MATERIAL SHOWN below:

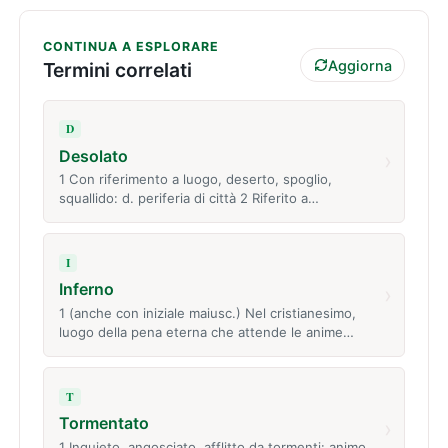
CONTINUA A ESPLORARE
Aggiorna
Termini correlati
D
Desolato
›
1 Con riferimento a luogo, deserto, spoglio,
squallido: d. periferia di città 2 Riferito a…
I
Inferno
›
1 (anche con iniziale maiusc.) Nel cristianesimo,
luogo della pena eterna che attende le anime…
T
Tormentato
›
1 Inquieto, angosciato, afflitto da tormenti: animo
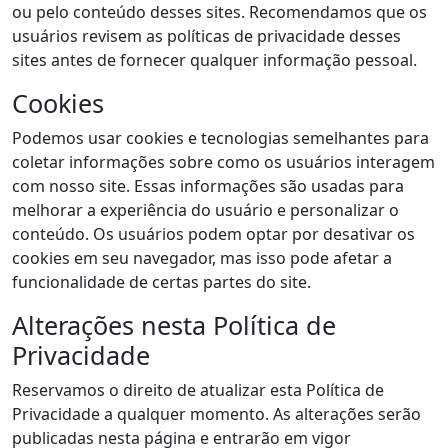
ou pelo conteúdo desses sites. Recomendamos que os
usuários revisem as políticas de privacidade desses
sites antes de fornecer qualquer informação pessoal.
Cookies
Podemos usar cookies e tecnologias semelhantes para
coletar informações sobre como os usuários interagem
com nosso site. Essas informações são usadas para
melhorar a experiência do usuário e personalizar o
conteúdo. Os usuários podem optar por desativar os
cookies em seu navegador, mas isso pode afetar a
funcionalidade de certas partes do site.
Alterações nesta Política de
Privacidade
Reservamos o direito de atualizar esta Política de
Privacidade a qualquer momento. As alterações serão
publicadas nesta página e entrarão em vigor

End of MATERIAL SHOWN.

● TASK TO CARRY OUT:
Exactly the lines from the top of the entries through the line with "Podemos usar cookies", inclusive, must be given again, with every picture omitted.

● ANSWER BELOW:
CONTINUA A ESPLORARE
Aggiorna
Termini correlati
D
Desolato
›
1 Con riferimento a luogo, deserto, spoglio,
squallido: d. periferia di città 2 Riferito a…
I
Inferno
›
1 (anche con iniziale maiusc.) Nel cristianesimo,
luogo della pena eterna che attende le anime…
T
Tormentato
›
1 Inquieto, angosciato, afflitto da tormenti: animo
ou pelo conteúdo desses sites. Recomendamos que os
usuários revisem as políticas de privacidade desses
sites antes de fornecer qualquer informação pessoal.
Cookies
Podemos usar cookies e tecnologias semelhantes para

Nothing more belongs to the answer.